Over TheVeniceProject is nog minder bekend. Wel een aantal bemoedigende woorden van de verschillende betrokkenen op hun respectievelijke blog’s en websites. Met name de woorden “usage of the most awesome of open standards and open source technologies” en dan speciaal het stuk “open standards” doen hopen dat een en ander inderdaad op dergelijke standaarden gebaseerd is. Ik heb me wel aangemeld voor hun beta, maar helaas nog geen uitnodiging ontvangen… (als iemand van TVP dit leest… ik houd me aanbevolen). Gegegeven de oprichters beschikt de organisatie over alle relevante kennis van het P2P fenomeen. Interessant is ook om te weten dat een belangrijk deel van het interlectuele eigendom, met name van de P2P-laag niet bij de verkoop van Skype inbegrepen was, en nog steeds in het bezit is van de heren Zennstrom en Friis. Ook de beoogde rol is mij niet helemaal helder. Zo is het mij nog niet duidelijk of ze ook ambities op contentniveau hebben.

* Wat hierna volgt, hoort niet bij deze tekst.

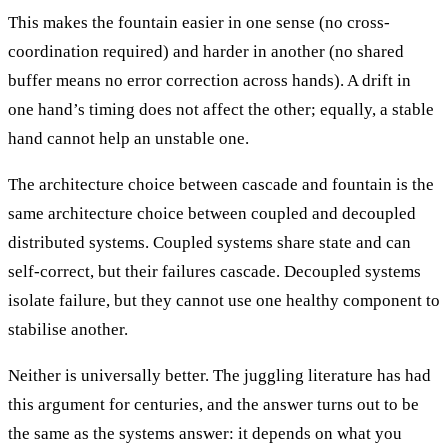
This makes the fountain easier in one sense (no cross-
coordination required) and harder in another (no shared
buffer means no error correction across hands). A drift in
one hand’s timing does not affect the other; equally, a stable
hand cannot help an unstable one.
The architecture choice between cascade and fountain is the
same architecture choice between coupled and decoupled
distributed systems. Coupled systems share state and can
self-correct, but their failures cascade. Decoupled systems
isolate failure, but they cannot use one healthy component to
stabilise another.
Neither is universally better. The juggling literature has had
this argument for centuries, and the answer turns out to be
the same as the systems answer: it depends on what you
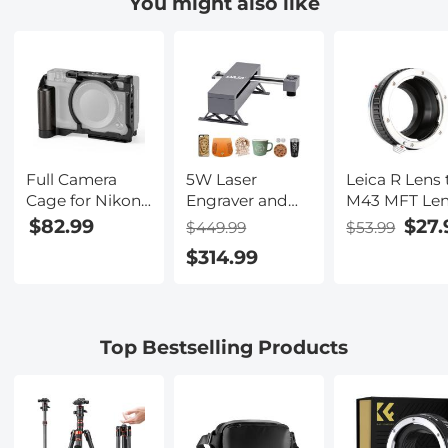
You might also like
Nano-Klear
Nano-Klear
Nano-Klear
Series
Series
Series
Full Camera
5W Laser
Leica R Lens 
Cage for Nikon
Engraver and
M43 MFT Le
ZR, Lightweight
Cutter with
Mount Adapt
$82.99
$27.
$449.99
$53.99
Aluminum
0.01mm High
K&F Concept
$314.99
Video Rig with
Precision
M21121 Lens
Arca-Swiss
Adapter
Quick Release
Base & Cold
Top Bestselling Products
Shoe Mount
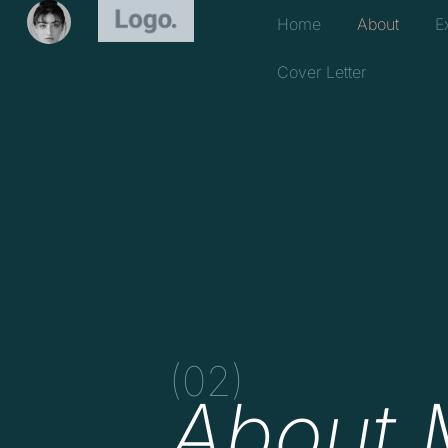
Home
About
E
Cover Letter
(02)
About 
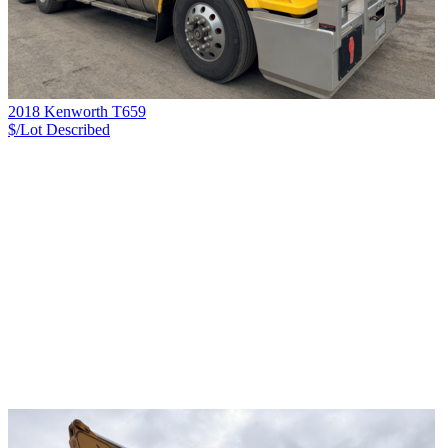
2018 Kenworth T659
$/Lot
Described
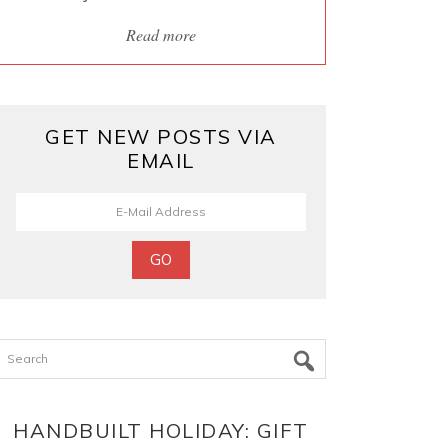
Read more
GET NEW POSTS VIA
EMAIL
Search
HANDBUILT HOLIDAY: GIFT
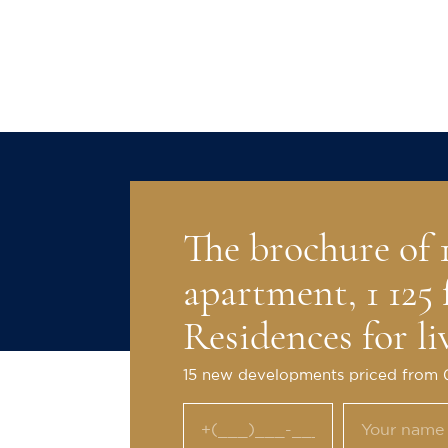
Exterior
Christie's Internationa
marketed high-value re
than 30 years.
The brochure of
apartment, 1 125 
Residences for li
15 new developments priced from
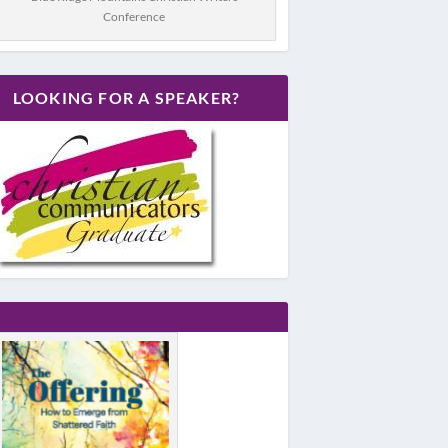
Conference
LOOKING FOR A SPEAKER?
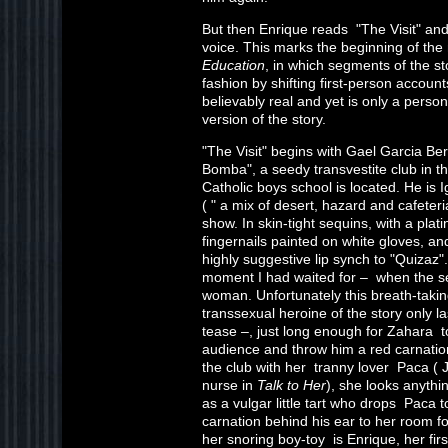
But then Enrique reads "The Visit" and 
voice. This marks the beginning of the 
Education
, in which segments of the st
fashion by shifting first-person accou
believably real and yet is only a perso
version of the story.
"The Visit" begins with Gael Garcia Be
Bomba", a seedy transvestite club in t
Catholic boys school is located. He is 
( " a mix of desert, hazard and cafeteri
show. In skin-tight sequins, with a pla
fingernails painted on white gloves, and
highly suggestive lip synch to "Quizaz".
moment I had waited for – when the se
woman. Unfortunately this breath-takin
transsexual heroine of the story only l
tease –, just long enough for Zahara to
audience and throw him a red carnati
the club with her tranny lover Paca (
nurse in
Talk to Her
), she looks anyth
as a vulgar little tart who drops Paca 
carnation behind his ear to her room f
her snoring boy-toy is Enrique, her firs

Het bussinesmodel van GridCast lijkt wel helder. Zij hebben de ambitie om DE video delivery infrastructuur voor de content industrie te worden, ergo het platform waarmee contenteigenaren op grootschalige wijze hun (on-demand) content op veilige wijze aan een groot publiek kunnen aanbieden. Door deze positionering zijn ze geen concurrent voor de contentindustrie zelf en hebben ze een veel betere kans om daadwerkelijk hun ambitie te realiseren. In elk geval lijken deze projecten de technische hindernissen te slechten waardoor de Television2.0 belofte weer een stuk dichterbij komt. En dan alleen nog de inhoud…
PS: sinds 16 januari 2007 gaat TheVeniceProject onder de nieuwe naam Joost verder. Voor meer info: www.joost.com.